Mondocane, la recensione di Silvia Gorgi del film di Alessandro Celli presentato alla Settimana Internazionale della Critica a #Venezia78.
Esordio per Alessandro Celli, a Venezia 78 nella sezione Settimana Internazionale della Critica, con un film distopico, ambientato in un futuro prossimo, in cui Taranto diviene una città fantasma, con le acciaierie all’orizzonte, e il miraggio dell’Africa come luogo cui approdare per uscire da una situazione di povertà e desolazione.
Un film che ha stupito la crew di Sugarpulp – per noi la sorpresa del Festival – coprodotto da Minerva e Groenlandia, e che segna una strada nuova per il cinema italiano, in una narrazione che è un mix fra Il signore delle mosche e La paranza dei bambini.
Sì in questo futuro molto vicino, con riverberi del reale, ci sono due ragazzini, orfani, recuperati dalla strada da un pescatore, in qualche modo da lui schiavizzati, stretti da un forte legame d’amicizia, che vogliono entrare nella gang delle “Formiche”, per riprendersi quello che la vita gli ha tolto.
La città, infatti, è divisa in zone recintate, classi sociali, bande che sopravvivono rubando, uccidendo, e le Formiche godono della guida di Testacalda, un convincente e sempre bravo Alessandro Borghi, a capo di ragazzi abbandonati (“i randagi”) nelle zone contaminate, manipolati da lui psicologicamente; del resto gli fa da “padre”, li accoglie, li fa crescere, ma, se non seguono le sue regole, diviene spietato.

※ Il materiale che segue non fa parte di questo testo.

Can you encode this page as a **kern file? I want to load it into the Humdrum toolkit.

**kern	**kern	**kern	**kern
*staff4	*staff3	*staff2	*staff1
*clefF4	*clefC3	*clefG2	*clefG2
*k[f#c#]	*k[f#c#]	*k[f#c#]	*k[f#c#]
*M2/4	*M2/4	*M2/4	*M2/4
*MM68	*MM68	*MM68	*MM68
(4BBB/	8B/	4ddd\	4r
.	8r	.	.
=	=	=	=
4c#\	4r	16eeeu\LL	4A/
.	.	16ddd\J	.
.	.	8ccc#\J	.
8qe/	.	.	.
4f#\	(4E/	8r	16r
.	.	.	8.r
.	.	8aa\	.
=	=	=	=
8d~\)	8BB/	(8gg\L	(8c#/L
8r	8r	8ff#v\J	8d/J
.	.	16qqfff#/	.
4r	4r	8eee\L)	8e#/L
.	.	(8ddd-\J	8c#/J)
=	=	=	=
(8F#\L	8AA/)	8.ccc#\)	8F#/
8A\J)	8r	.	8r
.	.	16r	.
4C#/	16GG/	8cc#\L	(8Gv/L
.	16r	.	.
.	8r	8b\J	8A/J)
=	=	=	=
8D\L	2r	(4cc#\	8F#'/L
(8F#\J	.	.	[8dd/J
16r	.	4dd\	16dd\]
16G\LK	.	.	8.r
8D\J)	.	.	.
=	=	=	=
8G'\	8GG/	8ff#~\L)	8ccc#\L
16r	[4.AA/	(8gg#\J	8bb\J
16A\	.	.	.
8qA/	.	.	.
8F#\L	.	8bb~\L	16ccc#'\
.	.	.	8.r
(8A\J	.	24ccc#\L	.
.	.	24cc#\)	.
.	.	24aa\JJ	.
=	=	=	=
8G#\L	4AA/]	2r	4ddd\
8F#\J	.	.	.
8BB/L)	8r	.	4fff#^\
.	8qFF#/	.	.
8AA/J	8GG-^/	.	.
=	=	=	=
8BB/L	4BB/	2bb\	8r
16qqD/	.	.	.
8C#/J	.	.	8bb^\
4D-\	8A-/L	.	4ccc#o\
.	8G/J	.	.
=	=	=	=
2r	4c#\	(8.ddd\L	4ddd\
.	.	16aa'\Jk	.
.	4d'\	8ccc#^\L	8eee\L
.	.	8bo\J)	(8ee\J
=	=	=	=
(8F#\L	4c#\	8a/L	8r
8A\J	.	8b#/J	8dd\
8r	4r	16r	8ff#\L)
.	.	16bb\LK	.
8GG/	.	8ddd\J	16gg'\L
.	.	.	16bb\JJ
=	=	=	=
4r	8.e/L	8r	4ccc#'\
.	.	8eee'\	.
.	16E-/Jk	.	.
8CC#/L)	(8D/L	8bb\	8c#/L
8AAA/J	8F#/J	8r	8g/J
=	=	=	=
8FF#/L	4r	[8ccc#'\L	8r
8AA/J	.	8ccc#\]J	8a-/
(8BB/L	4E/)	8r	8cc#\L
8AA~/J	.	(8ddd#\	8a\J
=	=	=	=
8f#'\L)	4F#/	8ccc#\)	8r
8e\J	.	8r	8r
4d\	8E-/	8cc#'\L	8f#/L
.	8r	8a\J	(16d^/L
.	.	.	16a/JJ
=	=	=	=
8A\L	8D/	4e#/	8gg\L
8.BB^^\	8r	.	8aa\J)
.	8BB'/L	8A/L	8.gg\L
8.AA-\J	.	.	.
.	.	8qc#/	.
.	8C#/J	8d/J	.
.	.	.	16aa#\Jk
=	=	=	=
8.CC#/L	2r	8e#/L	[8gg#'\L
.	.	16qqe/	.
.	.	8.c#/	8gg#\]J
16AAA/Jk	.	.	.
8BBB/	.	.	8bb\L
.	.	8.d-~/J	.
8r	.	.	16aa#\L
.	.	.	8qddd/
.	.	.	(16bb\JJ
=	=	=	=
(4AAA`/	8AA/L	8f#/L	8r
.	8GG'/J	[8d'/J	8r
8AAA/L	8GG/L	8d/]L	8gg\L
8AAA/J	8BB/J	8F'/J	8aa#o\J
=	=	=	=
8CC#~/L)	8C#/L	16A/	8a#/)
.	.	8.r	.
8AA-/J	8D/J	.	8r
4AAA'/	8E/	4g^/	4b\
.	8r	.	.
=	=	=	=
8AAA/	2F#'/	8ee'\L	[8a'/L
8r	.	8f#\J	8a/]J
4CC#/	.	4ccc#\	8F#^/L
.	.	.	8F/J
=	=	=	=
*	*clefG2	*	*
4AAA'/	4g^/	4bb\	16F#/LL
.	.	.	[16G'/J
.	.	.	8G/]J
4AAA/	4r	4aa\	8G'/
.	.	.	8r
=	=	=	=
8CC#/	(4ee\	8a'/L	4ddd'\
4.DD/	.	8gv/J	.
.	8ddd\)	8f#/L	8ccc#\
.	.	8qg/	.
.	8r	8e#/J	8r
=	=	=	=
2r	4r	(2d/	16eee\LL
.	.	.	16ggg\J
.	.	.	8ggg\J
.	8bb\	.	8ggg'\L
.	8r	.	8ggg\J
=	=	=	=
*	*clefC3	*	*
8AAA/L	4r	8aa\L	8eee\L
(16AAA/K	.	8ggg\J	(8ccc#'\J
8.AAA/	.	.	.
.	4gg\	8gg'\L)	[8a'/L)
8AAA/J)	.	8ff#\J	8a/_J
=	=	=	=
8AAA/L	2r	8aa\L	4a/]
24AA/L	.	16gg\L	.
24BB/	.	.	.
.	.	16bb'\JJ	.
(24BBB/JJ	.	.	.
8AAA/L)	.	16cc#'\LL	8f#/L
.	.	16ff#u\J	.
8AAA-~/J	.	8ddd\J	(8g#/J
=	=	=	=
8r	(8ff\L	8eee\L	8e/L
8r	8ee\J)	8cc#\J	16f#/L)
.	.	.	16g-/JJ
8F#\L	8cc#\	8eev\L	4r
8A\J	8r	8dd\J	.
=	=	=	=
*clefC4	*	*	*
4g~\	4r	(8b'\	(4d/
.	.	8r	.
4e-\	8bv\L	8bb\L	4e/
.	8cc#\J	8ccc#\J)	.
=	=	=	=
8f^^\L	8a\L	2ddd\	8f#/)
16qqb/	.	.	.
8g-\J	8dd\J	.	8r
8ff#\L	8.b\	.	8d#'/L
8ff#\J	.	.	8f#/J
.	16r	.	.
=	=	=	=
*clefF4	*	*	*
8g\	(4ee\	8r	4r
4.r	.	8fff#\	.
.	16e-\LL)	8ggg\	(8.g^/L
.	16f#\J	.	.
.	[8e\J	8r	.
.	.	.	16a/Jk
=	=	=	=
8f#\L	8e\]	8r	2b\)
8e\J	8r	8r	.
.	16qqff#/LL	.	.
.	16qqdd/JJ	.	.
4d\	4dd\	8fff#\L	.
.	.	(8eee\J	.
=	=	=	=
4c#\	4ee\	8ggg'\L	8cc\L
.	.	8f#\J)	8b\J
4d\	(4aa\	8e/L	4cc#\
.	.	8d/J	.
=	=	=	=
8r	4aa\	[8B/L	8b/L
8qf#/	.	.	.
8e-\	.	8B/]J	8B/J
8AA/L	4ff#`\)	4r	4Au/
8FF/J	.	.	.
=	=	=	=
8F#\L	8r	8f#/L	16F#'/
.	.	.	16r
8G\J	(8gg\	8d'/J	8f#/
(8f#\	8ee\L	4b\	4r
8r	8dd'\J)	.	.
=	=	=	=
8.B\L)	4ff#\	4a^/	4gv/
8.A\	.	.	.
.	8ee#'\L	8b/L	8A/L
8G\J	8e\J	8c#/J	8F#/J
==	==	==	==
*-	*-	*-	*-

I due orfani, cresciuti ai Tamburi, aspirano a farne parte, non senza una serie di difficoltà, visto che Pietro (Dennis Protopapa) supera la prova d’iniziazione, e viene accolto con il nome di battaglia di “Mondocane”, mentre Christian (Giuliano Soprano), che soffre di crisi epilettiche, viene deriso e schernito dagli altri ragazzi, che gli affibbiano il soprannome di “Pisciasotto”. Ma la loro amicizia non si spezza, e fa sì che entrambi non solo diventino parte della gang, ma vi si mettano in mostra, nelle imprese a delinquere che la banda persegue.
Ma questa gang ha anche una missione, segreta, che va ben al di là della semplice apparenza, ossia della voglia di delinquere, e di controllare un territorio, e questo sarà uno degli elementi che incrinerà l’unione fra i due tredicenni, l’altro sarà la figura di una ragazzina (Ludovica Nasti): del resto l’amore spariglia sempre le carte. Il racconto ha una sua tensione narrativa costante e crescente, un grandissimo ritmo, una regia personale, che non concede nulla alla noia, e in grado di unire il genere al sociale.
Un film che stupisce positivamente, del resto la produzione di Groenlandia di Matteo Rovere è oramai una garanzia, nel saper trovare nuove vie al cinema in Italia in cui i generi si mischiano, nel perseguire una sua poetica nel cinema di genere, esplorando territori lontani dal nostro cinema d’autore.
Celli, che ha scritto anche il soggetto di Mondocane – la sceneggiatura l’ha scritta insieme ad Antonio Leotti – dopo un passato fra corti e fiction, nel suo esordio a quarantacinque anni, è peraltro molto bravo anche a condurre sullo schermo questi giovani attori, davvero straordinari, in questo coming of age, racconto di formazione.
“Nella favela nata all’ombra dell’acciaieria, i figli dell’abbandono sopravvivono senza legge. Dimenticati nella città simbolo di un paese segnato dal degrado ambientale“, una Taranto dell’acciaio, polmone agonizzante, questo post-apocalittico, dalle influenze carpenteriane e milleriane, ha la chiave vincente nella sua declinazione attuale e sociale.